[Stored data]

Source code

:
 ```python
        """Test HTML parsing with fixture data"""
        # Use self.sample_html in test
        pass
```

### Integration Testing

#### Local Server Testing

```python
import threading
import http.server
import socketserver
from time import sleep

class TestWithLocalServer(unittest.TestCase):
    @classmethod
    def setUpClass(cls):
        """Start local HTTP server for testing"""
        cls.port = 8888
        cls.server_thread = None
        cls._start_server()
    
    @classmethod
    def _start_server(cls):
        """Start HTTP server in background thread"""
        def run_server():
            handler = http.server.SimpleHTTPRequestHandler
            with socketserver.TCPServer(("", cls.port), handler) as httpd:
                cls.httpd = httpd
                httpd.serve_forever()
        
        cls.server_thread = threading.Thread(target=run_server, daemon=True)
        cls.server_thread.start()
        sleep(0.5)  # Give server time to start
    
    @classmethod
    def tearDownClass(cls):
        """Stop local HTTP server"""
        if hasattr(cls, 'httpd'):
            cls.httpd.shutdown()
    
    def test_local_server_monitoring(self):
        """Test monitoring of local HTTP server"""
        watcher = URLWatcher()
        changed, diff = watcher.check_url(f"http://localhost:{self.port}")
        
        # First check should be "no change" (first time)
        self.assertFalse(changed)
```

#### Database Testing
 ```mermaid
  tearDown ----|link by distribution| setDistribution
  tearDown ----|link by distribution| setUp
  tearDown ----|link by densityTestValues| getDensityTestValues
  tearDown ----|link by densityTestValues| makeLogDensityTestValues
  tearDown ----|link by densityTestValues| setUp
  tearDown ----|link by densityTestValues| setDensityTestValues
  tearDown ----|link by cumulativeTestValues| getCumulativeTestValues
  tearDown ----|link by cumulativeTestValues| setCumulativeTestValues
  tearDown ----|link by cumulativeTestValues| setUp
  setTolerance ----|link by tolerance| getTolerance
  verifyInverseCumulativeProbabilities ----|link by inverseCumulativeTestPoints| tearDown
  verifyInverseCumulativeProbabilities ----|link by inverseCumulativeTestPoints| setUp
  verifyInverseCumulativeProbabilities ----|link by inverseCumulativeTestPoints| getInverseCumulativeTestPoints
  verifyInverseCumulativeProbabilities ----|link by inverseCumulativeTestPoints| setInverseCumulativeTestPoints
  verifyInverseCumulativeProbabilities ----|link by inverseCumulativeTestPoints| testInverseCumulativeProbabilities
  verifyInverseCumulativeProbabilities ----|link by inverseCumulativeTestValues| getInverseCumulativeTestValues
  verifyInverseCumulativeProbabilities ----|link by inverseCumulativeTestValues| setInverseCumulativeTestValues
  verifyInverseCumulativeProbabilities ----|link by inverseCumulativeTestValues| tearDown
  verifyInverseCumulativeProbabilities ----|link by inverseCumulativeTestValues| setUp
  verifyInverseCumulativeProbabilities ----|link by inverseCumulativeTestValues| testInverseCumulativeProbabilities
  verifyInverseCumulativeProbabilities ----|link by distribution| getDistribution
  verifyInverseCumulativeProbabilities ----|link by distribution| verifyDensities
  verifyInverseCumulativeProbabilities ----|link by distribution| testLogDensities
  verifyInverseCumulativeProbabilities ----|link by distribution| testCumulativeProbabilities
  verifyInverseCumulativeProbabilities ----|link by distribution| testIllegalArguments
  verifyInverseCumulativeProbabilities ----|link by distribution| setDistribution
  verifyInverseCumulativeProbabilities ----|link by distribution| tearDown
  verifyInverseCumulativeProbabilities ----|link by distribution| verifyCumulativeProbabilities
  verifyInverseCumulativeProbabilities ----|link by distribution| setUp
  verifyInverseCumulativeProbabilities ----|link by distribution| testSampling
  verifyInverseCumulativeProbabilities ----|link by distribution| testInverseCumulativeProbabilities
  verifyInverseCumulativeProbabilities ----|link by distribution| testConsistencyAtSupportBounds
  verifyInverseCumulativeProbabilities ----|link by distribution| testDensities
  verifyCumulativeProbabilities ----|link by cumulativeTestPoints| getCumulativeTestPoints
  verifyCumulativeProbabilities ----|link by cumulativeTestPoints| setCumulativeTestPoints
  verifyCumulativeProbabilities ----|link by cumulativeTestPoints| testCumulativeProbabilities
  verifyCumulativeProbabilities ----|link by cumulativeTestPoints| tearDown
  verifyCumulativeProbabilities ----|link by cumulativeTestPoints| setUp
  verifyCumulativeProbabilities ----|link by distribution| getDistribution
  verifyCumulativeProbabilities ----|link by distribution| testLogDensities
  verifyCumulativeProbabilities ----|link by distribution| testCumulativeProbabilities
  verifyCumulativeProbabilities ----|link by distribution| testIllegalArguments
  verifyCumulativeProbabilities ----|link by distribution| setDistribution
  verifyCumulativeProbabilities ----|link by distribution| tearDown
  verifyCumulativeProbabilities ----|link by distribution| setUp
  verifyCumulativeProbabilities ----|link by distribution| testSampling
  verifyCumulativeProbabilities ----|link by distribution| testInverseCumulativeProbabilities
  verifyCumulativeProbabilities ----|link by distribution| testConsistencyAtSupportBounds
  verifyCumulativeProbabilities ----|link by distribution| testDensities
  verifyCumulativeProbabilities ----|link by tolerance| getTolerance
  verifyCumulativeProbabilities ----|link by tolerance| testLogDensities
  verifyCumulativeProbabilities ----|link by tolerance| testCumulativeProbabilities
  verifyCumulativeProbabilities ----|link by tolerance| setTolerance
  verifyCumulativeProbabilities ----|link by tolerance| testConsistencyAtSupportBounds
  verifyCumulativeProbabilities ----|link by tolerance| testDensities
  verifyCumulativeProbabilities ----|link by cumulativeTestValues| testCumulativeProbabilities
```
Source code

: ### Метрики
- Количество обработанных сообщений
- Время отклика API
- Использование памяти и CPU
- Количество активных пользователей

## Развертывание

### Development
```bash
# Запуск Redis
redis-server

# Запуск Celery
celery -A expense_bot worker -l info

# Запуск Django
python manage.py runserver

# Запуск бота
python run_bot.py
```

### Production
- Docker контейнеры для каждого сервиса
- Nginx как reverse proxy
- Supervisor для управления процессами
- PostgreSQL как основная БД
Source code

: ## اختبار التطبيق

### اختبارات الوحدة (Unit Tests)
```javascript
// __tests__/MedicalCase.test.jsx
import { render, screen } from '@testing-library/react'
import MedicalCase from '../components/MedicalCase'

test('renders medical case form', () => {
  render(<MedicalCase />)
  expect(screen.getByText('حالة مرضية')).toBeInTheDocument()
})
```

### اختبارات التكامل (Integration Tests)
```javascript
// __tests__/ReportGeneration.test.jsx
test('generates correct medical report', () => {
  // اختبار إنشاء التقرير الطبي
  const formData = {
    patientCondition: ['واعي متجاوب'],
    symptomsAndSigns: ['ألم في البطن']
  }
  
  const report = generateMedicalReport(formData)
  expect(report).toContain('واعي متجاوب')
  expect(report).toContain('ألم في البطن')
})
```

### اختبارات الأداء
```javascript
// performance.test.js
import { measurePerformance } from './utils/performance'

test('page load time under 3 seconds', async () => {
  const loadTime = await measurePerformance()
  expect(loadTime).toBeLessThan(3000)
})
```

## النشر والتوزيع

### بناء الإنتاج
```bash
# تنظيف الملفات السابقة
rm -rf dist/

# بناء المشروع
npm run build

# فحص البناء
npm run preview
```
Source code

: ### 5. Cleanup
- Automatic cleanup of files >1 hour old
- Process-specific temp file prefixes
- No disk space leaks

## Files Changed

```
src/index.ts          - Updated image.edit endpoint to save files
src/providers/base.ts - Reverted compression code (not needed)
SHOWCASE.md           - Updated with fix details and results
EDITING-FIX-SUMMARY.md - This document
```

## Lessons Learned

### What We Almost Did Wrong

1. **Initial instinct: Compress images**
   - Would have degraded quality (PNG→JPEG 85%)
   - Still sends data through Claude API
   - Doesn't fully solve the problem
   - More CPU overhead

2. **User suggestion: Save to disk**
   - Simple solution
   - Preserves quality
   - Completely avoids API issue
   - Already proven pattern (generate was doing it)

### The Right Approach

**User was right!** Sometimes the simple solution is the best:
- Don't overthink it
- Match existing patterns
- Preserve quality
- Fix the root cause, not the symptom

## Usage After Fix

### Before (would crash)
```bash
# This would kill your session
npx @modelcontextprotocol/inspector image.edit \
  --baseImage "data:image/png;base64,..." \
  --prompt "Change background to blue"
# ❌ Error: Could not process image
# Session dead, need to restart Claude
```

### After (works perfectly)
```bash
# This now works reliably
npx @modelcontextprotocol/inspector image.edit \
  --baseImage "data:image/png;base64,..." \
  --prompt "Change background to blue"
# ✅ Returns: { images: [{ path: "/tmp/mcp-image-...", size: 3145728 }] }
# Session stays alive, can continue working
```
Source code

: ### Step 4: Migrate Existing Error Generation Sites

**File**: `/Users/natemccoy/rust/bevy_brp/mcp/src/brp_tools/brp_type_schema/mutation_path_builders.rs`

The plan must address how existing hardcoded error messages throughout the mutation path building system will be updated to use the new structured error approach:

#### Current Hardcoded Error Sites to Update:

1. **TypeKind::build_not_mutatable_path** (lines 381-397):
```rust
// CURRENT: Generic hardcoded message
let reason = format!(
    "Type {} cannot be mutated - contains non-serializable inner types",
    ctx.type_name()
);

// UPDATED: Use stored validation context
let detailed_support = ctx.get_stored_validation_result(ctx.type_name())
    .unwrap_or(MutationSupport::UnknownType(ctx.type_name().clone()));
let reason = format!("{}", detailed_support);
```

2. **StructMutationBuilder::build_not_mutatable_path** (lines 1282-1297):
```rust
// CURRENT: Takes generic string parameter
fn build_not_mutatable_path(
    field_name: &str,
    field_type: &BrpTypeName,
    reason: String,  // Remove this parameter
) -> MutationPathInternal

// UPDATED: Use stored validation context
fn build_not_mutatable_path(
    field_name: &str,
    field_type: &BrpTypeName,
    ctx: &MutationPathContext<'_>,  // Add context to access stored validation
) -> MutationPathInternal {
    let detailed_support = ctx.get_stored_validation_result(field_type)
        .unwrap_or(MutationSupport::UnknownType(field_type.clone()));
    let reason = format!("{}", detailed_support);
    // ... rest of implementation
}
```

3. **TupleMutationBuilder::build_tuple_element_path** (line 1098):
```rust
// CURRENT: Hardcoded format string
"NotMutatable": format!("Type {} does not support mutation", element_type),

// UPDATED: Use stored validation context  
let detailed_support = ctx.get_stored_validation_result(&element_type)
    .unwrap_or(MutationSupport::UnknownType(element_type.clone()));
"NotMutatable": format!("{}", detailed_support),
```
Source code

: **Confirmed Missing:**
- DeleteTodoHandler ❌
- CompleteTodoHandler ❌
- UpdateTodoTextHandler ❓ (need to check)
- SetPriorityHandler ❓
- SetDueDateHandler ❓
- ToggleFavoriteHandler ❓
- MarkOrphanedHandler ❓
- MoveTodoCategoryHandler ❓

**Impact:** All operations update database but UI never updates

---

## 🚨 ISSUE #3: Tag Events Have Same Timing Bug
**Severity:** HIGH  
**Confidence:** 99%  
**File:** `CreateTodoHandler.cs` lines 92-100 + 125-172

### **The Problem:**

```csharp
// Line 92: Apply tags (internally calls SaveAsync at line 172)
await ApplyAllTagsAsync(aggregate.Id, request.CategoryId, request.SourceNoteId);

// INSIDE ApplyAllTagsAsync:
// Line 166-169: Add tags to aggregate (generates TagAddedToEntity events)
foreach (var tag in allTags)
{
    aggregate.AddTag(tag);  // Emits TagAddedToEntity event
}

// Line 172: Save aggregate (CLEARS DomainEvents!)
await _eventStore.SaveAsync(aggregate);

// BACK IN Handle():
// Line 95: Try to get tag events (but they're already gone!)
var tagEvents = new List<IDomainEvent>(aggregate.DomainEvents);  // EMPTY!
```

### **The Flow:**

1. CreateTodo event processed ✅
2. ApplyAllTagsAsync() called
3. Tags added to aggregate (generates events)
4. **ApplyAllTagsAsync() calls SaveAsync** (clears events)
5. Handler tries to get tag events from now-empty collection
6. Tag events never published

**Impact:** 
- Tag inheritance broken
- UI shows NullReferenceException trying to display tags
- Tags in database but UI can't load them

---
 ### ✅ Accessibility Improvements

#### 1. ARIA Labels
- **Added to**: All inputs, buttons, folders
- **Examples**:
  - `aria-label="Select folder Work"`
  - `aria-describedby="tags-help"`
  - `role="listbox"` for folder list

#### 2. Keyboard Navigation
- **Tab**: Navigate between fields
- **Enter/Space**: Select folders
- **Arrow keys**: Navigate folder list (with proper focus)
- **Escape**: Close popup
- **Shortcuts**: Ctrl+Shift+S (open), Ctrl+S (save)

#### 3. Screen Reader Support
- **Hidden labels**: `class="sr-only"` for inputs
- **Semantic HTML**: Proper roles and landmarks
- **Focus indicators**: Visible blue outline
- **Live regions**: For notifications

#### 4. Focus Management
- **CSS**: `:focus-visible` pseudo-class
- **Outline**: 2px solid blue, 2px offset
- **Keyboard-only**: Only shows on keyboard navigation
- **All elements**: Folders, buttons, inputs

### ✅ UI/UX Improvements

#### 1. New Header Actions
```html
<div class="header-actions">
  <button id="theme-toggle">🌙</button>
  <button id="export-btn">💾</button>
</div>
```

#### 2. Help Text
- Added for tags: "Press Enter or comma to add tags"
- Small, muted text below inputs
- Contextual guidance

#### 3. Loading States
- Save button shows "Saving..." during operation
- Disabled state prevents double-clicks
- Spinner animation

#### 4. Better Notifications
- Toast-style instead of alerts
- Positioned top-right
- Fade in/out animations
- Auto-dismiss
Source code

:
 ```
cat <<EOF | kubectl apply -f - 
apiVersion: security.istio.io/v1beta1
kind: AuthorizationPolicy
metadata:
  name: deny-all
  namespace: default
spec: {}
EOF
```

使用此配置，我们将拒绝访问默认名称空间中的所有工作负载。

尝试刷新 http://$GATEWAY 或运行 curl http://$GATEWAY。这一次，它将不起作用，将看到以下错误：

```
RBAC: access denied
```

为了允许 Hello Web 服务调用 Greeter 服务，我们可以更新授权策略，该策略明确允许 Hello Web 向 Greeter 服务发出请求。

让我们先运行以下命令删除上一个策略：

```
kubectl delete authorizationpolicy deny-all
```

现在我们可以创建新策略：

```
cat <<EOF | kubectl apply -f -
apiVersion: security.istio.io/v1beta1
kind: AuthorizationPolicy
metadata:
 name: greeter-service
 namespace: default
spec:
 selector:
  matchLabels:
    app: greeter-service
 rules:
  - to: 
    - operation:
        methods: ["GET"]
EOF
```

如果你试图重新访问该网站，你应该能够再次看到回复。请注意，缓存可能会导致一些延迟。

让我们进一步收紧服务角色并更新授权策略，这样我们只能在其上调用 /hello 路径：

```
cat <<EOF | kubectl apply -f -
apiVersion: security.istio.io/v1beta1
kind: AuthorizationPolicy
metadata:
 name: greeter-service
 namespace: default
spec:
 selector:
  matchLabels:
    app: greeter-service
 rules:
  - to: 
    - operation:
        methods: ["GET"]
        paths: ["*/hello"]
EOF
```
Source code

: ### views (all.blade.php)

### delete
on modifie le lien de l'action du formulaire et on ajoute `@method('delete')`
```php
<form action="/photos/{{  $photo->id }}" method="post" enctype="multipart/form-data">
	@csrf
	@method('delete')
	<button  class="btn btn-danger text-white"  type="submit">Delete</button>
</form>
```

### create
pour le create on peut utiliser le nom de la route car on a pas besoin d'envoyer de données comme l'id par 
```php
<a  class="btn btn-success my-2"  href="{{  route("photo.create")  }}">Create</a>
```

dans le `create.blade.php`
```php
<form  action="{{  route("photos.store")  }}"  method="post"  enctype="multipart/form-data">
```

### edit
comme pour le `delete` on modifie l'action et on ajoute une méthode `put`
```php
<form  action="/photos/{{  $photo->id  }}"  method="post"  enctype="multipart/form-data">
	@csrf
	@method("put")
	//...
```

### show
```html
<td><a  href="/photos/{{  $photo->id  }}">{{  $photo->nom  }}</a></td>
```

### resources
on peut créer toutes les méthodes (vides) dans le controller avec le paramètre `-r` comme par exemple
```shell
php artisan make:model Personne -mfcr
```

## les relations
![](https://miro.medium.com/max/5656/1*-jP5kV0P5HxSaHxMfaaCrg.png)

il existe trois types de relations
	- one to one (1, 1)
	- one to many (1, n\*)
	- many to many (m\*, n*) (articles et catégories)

> [Work item]: Filter the data, keeping only the lines that contain "Improvements".

> [Expected answer]:
 ### ✅ Accessibility Improvements
### ✅ UI/UX Improvements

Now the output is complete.